Todo se juzga desde la trinchera política y se estira hasta el absurdo. La defensa de derechos de los refugiados, el medioambiente —incluido el uso de bicicletas— o la lucha contra el machismo se etiquetan como causas de izquierdas. El impulso al emprendimiento, la disciplina en las escuelas o la unidad territorial del país se catalogan como de derechas. Los dictadores extranjeros son buenos o malos según la afinidad de cada bando. Y los partidos políticos reciben lealtades irracionales sin importar su comportamiento, como si fueran equipos de fútbol.

Tan enfrascados estamos en la pelea que olvidamos lo diferente que era el ambiente hace no tanto. A finales de los años noventa me marché de España para trabajar como corresponsal en el extranjero. Dejé un país en tregua, pujante y tolerante políticamente y me fui a cubrir naciones rotas. A menudo, en las conversaciones con los actores de esos conflictos, surgía el ejemplo de España y su transición a la democracia. Solo entonces aprecié su importancia.

Nuestro país pació durante décadas en el aburrimiento del bipartidismo, el crecimiento económico sostenido y la tolerancia política, empujado por la determinación colectiva de preservar una democracia joven. Pero cuando regresé, dos décadas después, el ambiente se había enrarecido y me encontré respondiendo insistentemente a la misma pregunta: “Y tú, ¿de quién eres?”. Incluso los amigos esperaban que te definieras políticamente y tomaras partido. Lo habían hecho la judicatura, la policía, las instituciones y, de manera especialmente tóxica, los medios de comunicación.

Dos eventos acontecidos en mi ausencia fueron decisivos para terminar con la luna de miel. Los atentados terroristas de 2004 en Madrid, que dieron un vuelco electoral a las elecciones celebradas tres días después, y la crisis económica que despertó a España de su milagro económico cuatro años después. Pasamos de tener la sensación de que (casi) todos estábamos ganando con la reconciliación a culpar a la otra media España de nuestras derrotas. Una clase política sin escrúpulos, con el entonces gobernante Partido Popular de José María Aznar a la cabeza, explotó la situación y los ciudadanos caímos en su trampa.

Malogramos el espíritu que hizo a España un modelo de éxito, reanudamos el círculo vicioso de resentimientos históricos y hemos pasado el testigo de la intolerancia a nuestros jóvenes.

● **Datos para revisar**
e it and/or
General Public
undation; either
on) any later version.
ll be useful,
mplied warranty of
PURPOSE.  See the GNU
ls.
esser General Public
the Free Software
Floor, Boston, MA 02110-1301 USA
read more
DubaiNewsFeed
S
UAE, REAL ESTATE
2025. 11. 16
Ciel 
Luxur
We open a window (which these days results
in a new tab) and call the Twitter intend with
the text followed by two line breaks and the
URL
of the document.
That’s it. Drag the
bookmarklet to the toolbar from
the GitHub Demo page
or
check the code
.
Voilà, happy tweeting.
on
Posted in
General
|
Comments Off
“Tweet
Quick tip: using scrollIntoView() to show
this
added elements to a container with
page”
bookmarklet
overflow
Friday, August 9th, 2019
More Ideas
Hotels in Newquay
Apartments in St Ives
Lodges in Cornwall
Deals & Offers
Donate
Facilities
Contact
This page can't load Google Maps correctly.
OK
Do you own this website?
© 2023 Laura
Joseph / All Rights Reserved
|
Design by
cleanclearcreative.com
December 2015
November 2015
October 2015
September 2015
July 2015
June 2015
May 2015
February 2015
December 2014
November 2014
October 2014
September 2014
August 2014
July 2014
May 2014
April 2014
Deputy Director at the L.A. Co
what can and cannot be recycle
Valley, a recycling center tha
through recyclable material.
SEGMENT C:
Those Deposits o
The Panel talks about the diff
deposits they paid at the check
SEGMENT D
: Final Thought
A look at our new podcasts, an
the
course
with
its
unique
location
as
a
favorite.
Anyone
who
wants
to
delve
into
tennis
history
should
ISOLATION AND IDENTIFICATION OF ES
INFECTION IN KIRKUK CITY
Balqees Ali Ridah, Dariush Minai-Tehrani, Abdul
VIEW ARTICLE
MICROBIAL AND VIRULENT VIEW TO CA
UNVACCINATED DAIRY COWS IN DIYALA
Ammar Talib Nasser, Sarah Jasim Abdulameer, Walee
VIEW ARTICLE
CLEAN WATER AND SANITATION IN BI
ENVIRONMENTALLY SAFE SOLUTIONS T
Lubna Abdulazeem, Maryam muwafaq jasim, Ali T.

● **Qué harás**
A – Cambia "bipartidismo" por "multipartidismo" en el texto sobre la polarización política en España y reproduce el fragmento entre "Nuestro país pació" y "medios de comunicación.", ambos incluidos.
B – Continúa el texto sobre la polarización política en España a partir de su última frase.

● **Resultados de tareas**
A –
Nuestro país pació durante décadas en el aburrimiento del multipartidismo, el crecimiento económico sostenido y la tolerancia política, empujado por la determinación colectiva de preservar una democracia joven. Pero cuando regresé, dos décadas después, el ambiente se había enrarecido y me encontré respondiendo insistentemente a la misma pregunta: “Y tú, ¿de quién eres?”. Incluso los amigos esperaban que te definieras políticamente y tomaras partido. Lo habían hecho la judicatura, la policía, las instituciones y, de manera especialmente tóxica, los medios de comunicación.

B –
Por eso la solución pasa, por encima de todo, en una necesaria reforma educativa que fomente el pensamiento crítico, los valores democráticos, el cuestionamiento de las ideas propias, el aprendizaje para diferenciar información de manipulación y el fomento de la tolerancia. La crispación tiene como principales responsables a nuestros políticos, pero no nos los escogieron en Suecia. Solo si rechazamos electoralmente a quienes promuevan el sectarismo y el enfrentamiento, especialmente cuando aseguren defender nuestras ideas, devolveremos el debate a los parámetros de la educación y el respeto. El diálogo y la moderación, que los radicales equiparan con la traición, deben ser premiados en las urnas.

Algunas señales invitan al optimismo. El parlamento español aprobó la semana pasada y sin un solo voto en contra el Ingreso Mínimo Vital, una medida para aliviar la situación de las familias más vulnerables. Fuera de la ruidosa política nacional, en ayuntamientos y comunidades, dirigentes más apegados a los problemas de los ciudadanos están dando ejemplo. El alcalde conservador de Madrid, José Luis Martínez-Almeida, se ha ganado el respeto de sus adversarios con una gestión que, sin renunciar a la crítica del gobierno central, busca ser constructiva. La izquierda respondió con una oferta a colaborar en uno de los escasos momentos de inspiración política que nos ha dejado la pandemia.

Es pronto para saber si ese talante se mantendrá, al menos en Madrid, pero el principio que lo empuja es el camino. Los españoles no son mejores o peores en función de su ideología. Quienes piensan diferente no son enemigos. La moderación no es una prueba de debilidad, sino de todo lo contrario. El rumbo que tome el país en próximos años dependerá de nuestra capacidad para marginar a quienes buscan enfrentarnos y mermar los principios de la democracia liberal. Es hora de bajarse del tren del odio, antes de que sea demasiado tarde para detenerlo.

David Jiménez es escritor y periodista. Su libro más reciente es El director.